More dampening is the leveling of the parable to the wooly pieties of a workshop in conflict resolution: “This art of forgiveness speaks about the timeless power of understanding, tolerance and mercy in today’s conflict-ridden world.” (Meanwhile, the commentary shakes a finger at the Prodigal’s understandably bewildered brother who appears “judgmental.”)

A separate exhibition in an adjacent gallery features delicate illuminations by New York artist Barbara Wolff. These are tenuously tied to the prodigal theme with a cautionary tag about “the wages of profligate use of natural resources.” The rhetorical posture is an accommodation to mainstream ideological fashion that steamrolls over the lyricism of the work.

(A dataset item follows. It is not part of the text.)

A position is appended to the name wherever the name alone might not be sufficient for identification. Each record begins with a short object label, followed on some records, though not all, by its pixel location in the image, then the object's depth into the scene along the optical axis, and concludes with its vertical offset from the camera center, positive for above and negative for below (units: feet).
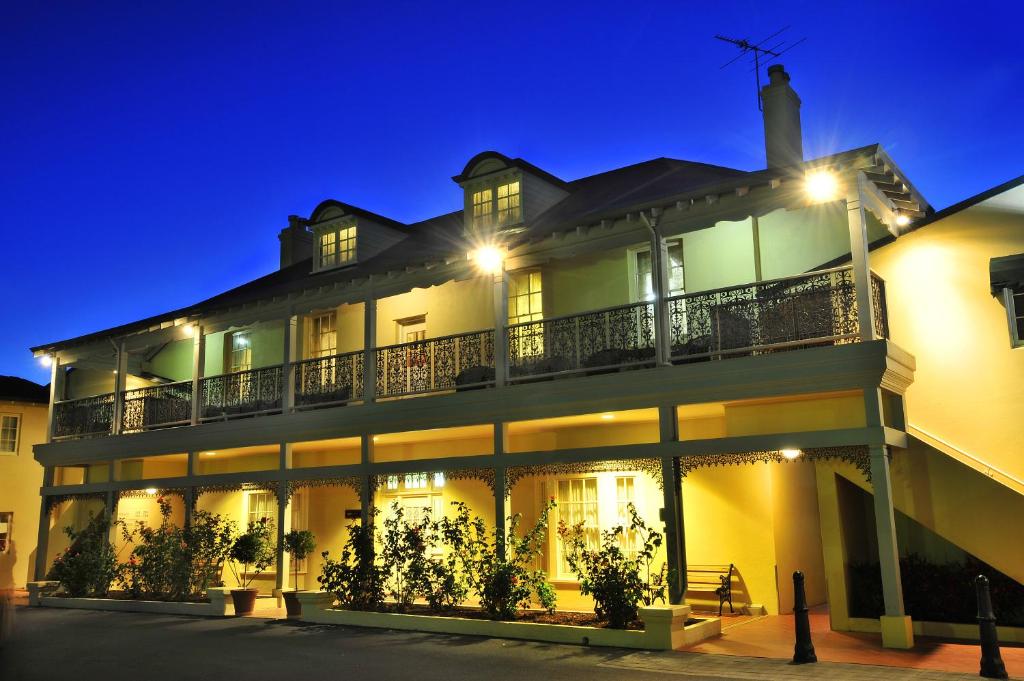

Ms. Wolff is a luminous painter who takes her imagery — a cluster of grapes, a sheaf of barley, a date palm — from the flora and landscape of the Book of Psalms. The refinement of these small hymns of thanksgiving for the natural world is all too rare. Like medieval miniaturists, she grinds her own pigments and works on calf or goatskin parchment. Her gilded Hebrew calligraphy is exquisite and ranks among the finest examples of contemporary illumination.

               

“Images of the Prodigal Son: The Art of Forgiveness” at the Museum of Biblical Art (1865 Broadway, 212-408-1500).

This review appeared first in The New York Sun October 11, 2007.